Warehouse condominiums in Waipio that went through foreclosure four years ago are being sold for what appears to be a tidy profit amid a strengthening and active industrial real estate market on Oahu.
San Diego-based investment firm Westcore Properties announced Tuesday that it has reached an agreement to sell 46 units at Waipio Business Center to a San Francisco-based investment firm for $21.9 million.
The sale will complete a plan by Westcore to snap up a struggling property after the economic downturn, improve operations and cash out.
"Our value-add strategy was accomplished, and it was time to move on," Don Ankeny, president and CEO of Westcore, said in a statement. "Industrial real estate vacancy rates on Oahu are among the lowest in the nation so we felt the market was in the right place for a strong sale."

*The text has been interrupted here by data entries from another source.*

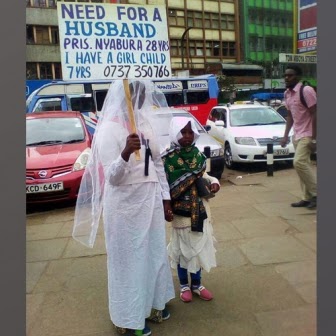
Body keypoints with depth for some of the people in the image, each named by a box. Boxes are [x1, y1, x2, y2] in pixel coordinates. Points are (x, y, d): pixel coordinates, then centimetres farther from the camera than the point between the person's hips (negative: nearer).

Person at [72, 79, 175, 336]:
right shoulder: (109, 129, -13)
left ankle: (152, 303, 41)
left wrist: (166, 199, 12)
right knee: (129, 259, 6)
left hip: (150, 200, 7)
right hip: (125, 204, -7)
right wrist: (125, 153, -38)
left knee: (155, 253, 18)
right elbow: (112, 177, -19)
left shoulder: (147, 123, 7)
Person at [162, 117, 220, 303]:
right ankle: (184, 285, 30)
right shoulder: (168, 158, -14)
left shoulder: (197, 154, 2)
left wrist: (213, 181, -5)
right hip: (181, 211, -5)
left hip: (200, 209, 5)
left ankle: (196, 284, 34)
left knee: (199, 246, 15)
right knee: (182, 248, 9)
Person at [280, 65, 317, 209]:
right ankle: (307, 198, 15)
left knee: (299, 162, -18)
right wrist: (286, 135, 14)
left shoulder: (306, 91, -16)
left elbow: (315, 115, -17)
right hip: (297, 135, 8)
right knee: (303, 164, 9)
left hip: (307, 135, -8)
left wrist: (313, 138, -21)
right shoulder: (287, 94, 9)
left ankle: (316, 193, -4)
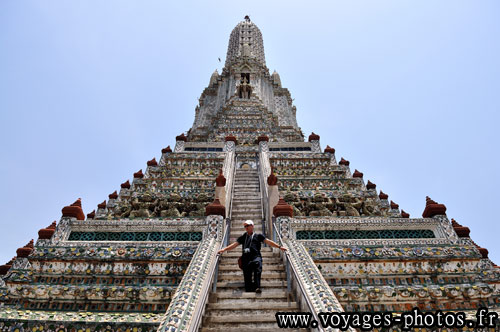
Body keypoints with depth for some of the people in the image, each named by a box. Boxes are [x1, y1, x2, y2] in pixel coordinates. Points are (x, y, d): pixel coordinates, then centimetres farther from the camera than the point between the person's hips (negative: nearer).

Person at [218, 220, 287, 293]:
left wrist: (279, 247, 7)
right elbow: (234, 244, 21)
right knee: (247, 277, -8)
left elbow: (268, 242, 15)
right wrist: (224, 249, 9)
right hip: (246, 258, 4)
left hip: (256, 256, -4)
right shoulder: (243, 237, 26)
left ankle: (257, 287, -40)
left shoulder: (258, 236, 20)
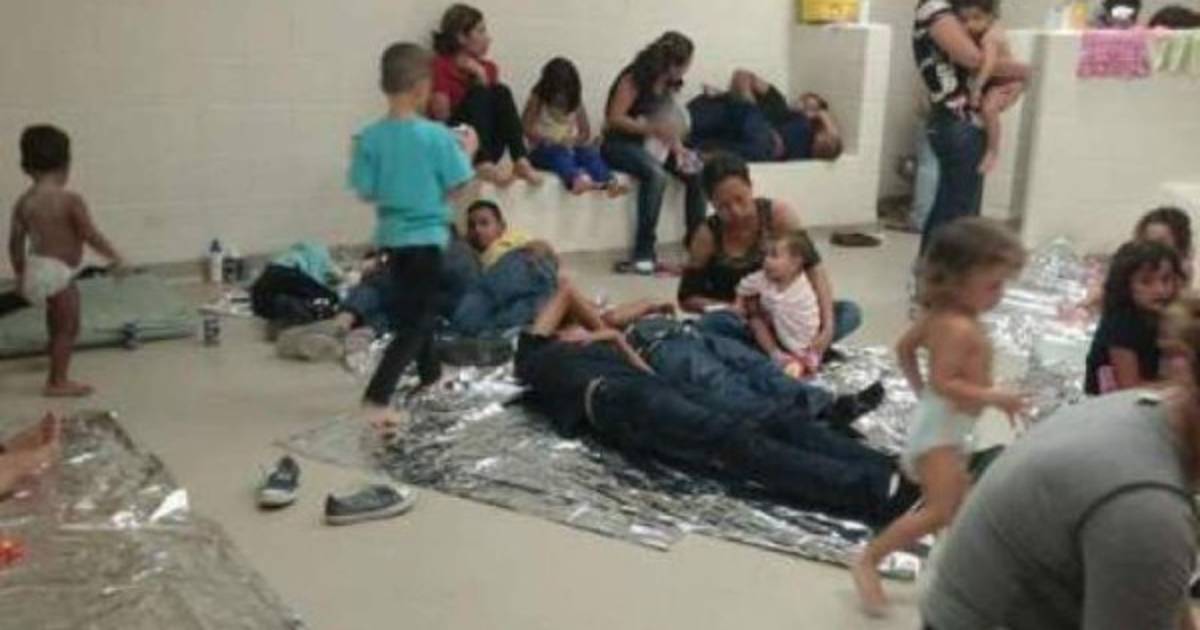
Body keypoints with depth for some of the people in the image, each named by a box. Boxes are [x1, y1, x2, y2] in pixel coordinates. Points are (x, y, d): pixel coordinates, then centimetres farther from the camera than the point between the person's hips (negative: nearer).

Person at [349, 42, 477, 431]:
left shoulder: (370, 138, -6)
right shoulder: (437, 136, -17)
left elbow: (366, 192, -3)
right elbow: (456, 187, -12)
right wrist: (466, 152, 3)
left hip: (391, 236, 6)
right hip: (425, 236, -6)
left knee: (417, 308, 25)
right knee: (415, 321, -1)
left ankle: (429, 376, 43)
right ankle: (376, 397, -14)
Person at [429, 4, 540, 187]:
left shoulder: (488, 68, 13)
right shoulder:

WIC Partners LLC, a local partnership led by Samuel Chung, Serge Krivatsy and David Bierwert, developed Waipio Business Center in 2008 for an estimated $60 million with an aim to sell the project’s 99 units to warehouse users.
The complex was one of several that developers rushed to build on Oahu when Hawaii’s economy was hot and new warehouse space was in high demand.
A sharp downturn in the market at the end of 2008 caused financial difficulties for WIC, which had sold 27 of the 99 units that year for close to $22 million.
Lender GE Business Financial Services Inc. filed a foreclosure lawsuit in 2009 but the property failed to sell at auction in 2010 for more than the $20 million value of GE’s outstanding loan balance.
Westcore stepped in a year later to buy what had declined to 61 unsold warehouse condos in the project for $19.2 million. Over the past three years, the company sold 15 units to tenants at prices generally from $300,000 to $800,000 and raised occupancy from 20 percent to 84 percent.
The 46 remaining unsold units are being bought by Waipio Investments LLC, a company whose managing members are San Francisco-based firms Graymark Capital Inc. and Cornice Investments LP.
The pending sale follows two recent purchases of industrial land in Kapolei — a 123-acre parcel and a 54-acre parcel — by local developer Avalon Development Co. LLC and Chicago-based real estate investment firm Walton Street Capital LLC. Avalon and Walton intend to create industrial park subdivisions on the sites.
A report published in January by commercial real estate brokerage firm Colliers International said the vacancy rate for Oahu warehouse space declined last year to 2.7 percent from 3.8 percent the year before and represented a seven-year low just above a 2.3 percent vacancy rate in 2006.